ホーム>飼主様向け情報>よくあるペットの病気>肺・心臓の病気

肺・心臓の病気

肺・心臓の病気

心臓について

心臓説明図

心臓は、血液を全身に送り出すポンプです。
図のように、4つの部屋と弁からなり、規則正しく収縮と拡張を繰り返すことによって、血液をスムーズに送り出しています。
弁は、血液が逆流するのを防いでいます。

 肺について


空気は、鼻や口から、鼻腔、気管、気管支を通って肺に送り込まれます。
肺は、血液中のガス交換を行う臓器で、全身から送られてきた血液中の二酸化炭素を排出し、酸素を与えて全身に送り出します。

犬に多い病気

僧帽弁閉鎖不全症

猫に多い病気

肥大型心筋症

僧帽弁閉鎖不全症(犬に多い病気)

犬で最も多い心臓病です。
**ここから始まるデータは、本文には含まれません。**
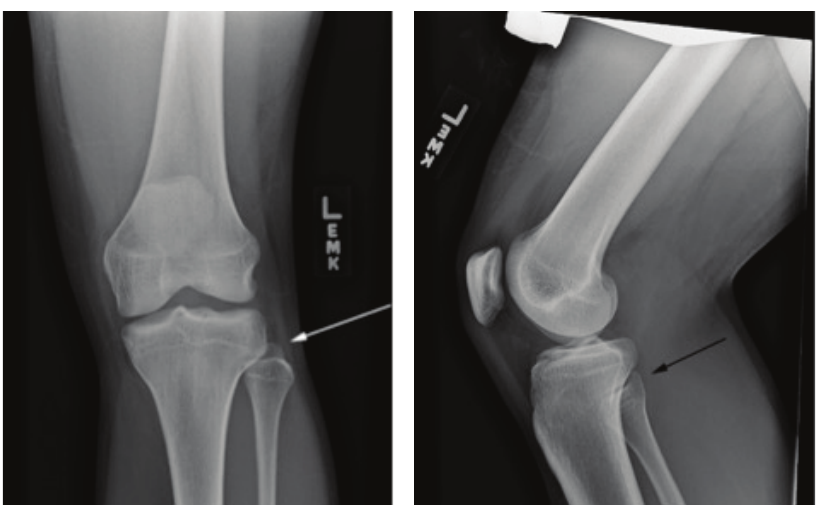
Figure 3: AP and lateral X-ray views of the left knee after reduction of the tibiofibular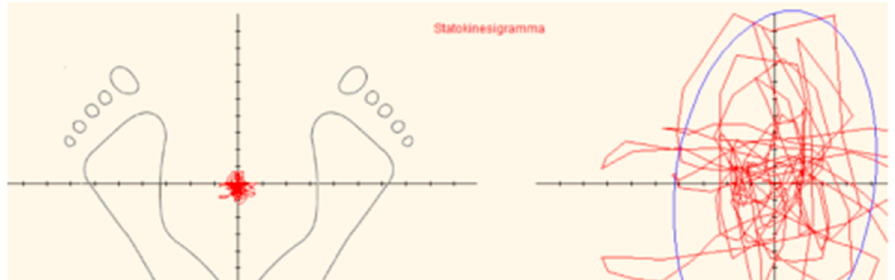
Figure 1. Statokinesigram (SKG). SKG surface (SKG-S) is expressed in square millimeters (mm 2 ) and was computed by calculating an elliptic area which corresponds to 90% of the COP positions over time. This procedure is designed to eliminate 10% of the more extreme positions of COP, which could be due to involuntary perturbations of quiet stance.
特に、高齢の小型犬に多く起こります。

僧帽弁は、左心室と左心房の間の弁で、左心室から大動脈へ血液を送り出す時に、血液が左心房へ逆流するのを防いでいます。
この弁が変性し、上手く閉まらなくなると、血液が左心室から左心房へ逆流します。
弁の変性は、5歳以下の犬ではまれですが、例外なのがキャバリア・キング・チャールズ・スパニエルで、若くして弁の変性を起こすことが分かっています。
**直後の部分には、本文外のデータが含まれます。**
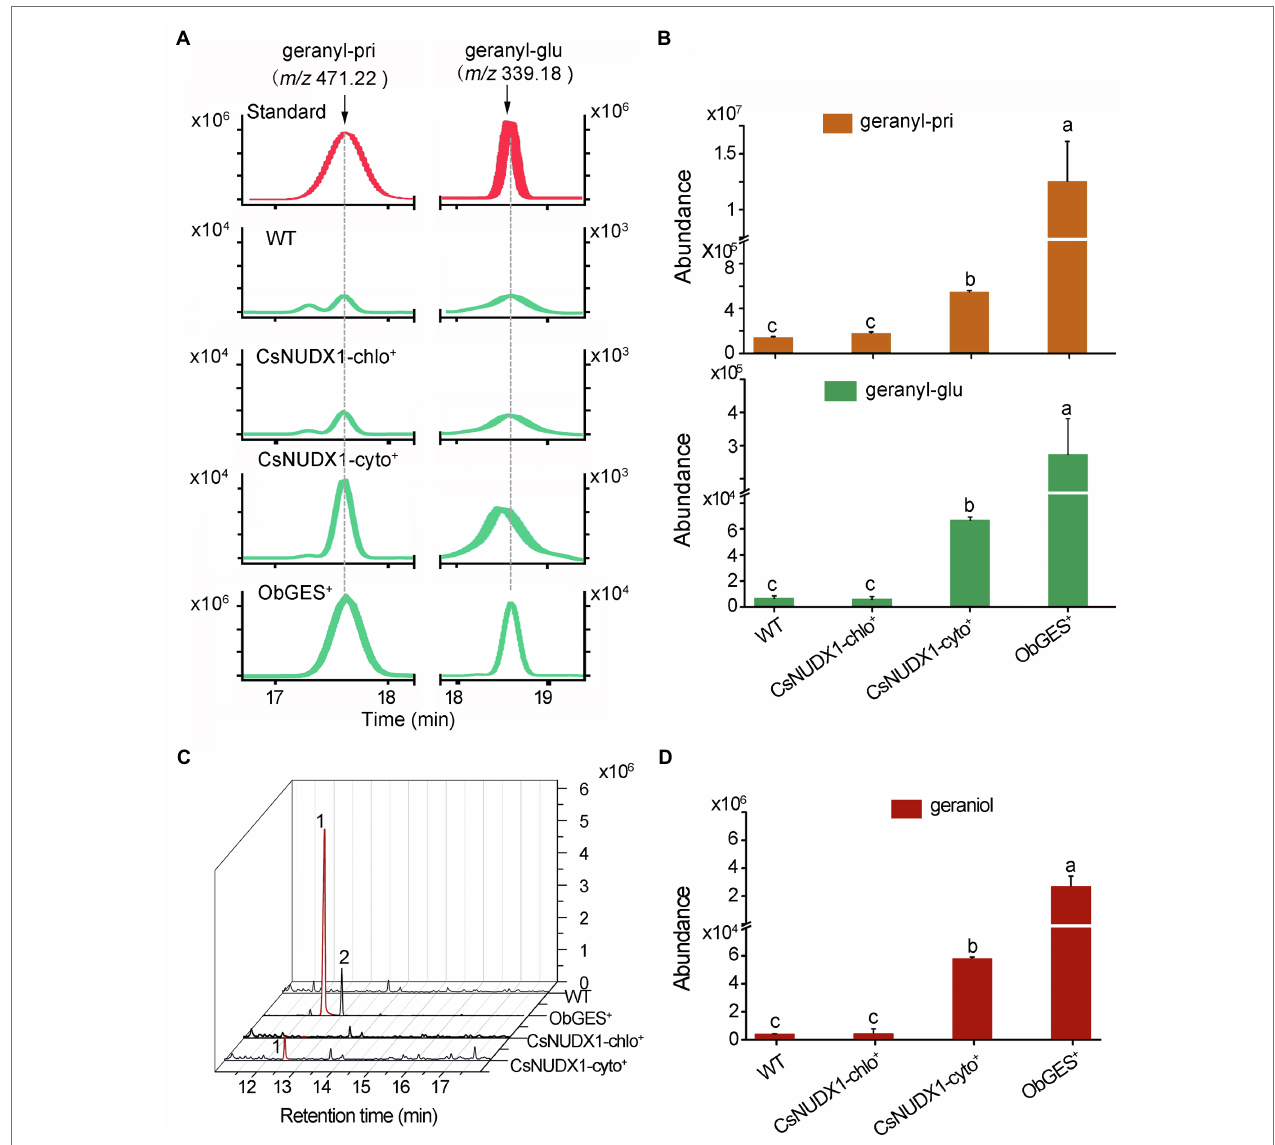
FIGURE 4 | Functional characterization of the two tea CsNUDX1s . (A) Liquid chromatographs of geranyl glucoside, primeveroside found in the transgenic Nicotiana benthamiana leaves transiently overexpressing CsNUDX1-cyto , CsNUDX1-chlo , ObGES respectively, compared to non-transgenic wild-type (WT). The compounds were identified by comparing their corresponding unique ions ( m/z ) and retention times to those of the authentic standards. (B) Quantitative analysis of geranyl glucoside and primeveroside in different transgenic leaves. Columns with the same letters had no significant difference ( p > 0.05). (C) Gas chromatograph of geraniol headspace-SPME collected from different transgenic and non-transgenic leaves after hydrolysis of glycosides with exogenous addition of glucosidase. Peaks 1 and 2, represent geraniol and citral, respectively; Geranyl-pri, geranyl β -primeveroside; geranyl-glu, geranyl β -glucoside; ObGES + , CsNUDX1-cyto + , and CsNUDX1-chlo + , the transgenics overexpressing corresponding genes; WT, non-transgenic wild-type. (D) Quantitative column presentation of geraniol abundances with the data obtained from (C)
僧帽弁が上手く閉じなくなると、血液の一部が逆流してしまうことで、全身へ上手く血液を送り出せなくなります。
初期の段階では、心臓が頑張って働くことにより、全身には大きな影響はありません。
しかし、頑張り続けた心臓が限界を迎えると、血液を十分に送れなくなり、心不全の状態となります。

症状

早期の場合、無症状です。定期検診時などに、心臓の雑音によって発見されることがほとんどです。

1番最初に認められる症状は、咳です。
これは、逆流した血液によって風船のように膨らんで大きくなってしまった左心房が、その上にある気管支を圧迫することによって生じます。
痰を吐き出すような咳が、主に興奮時や、夜〜朝方に認められます。
更に病気が進んでくると、疲れやすくなったり、痩せてきたりといった症状が出てきます。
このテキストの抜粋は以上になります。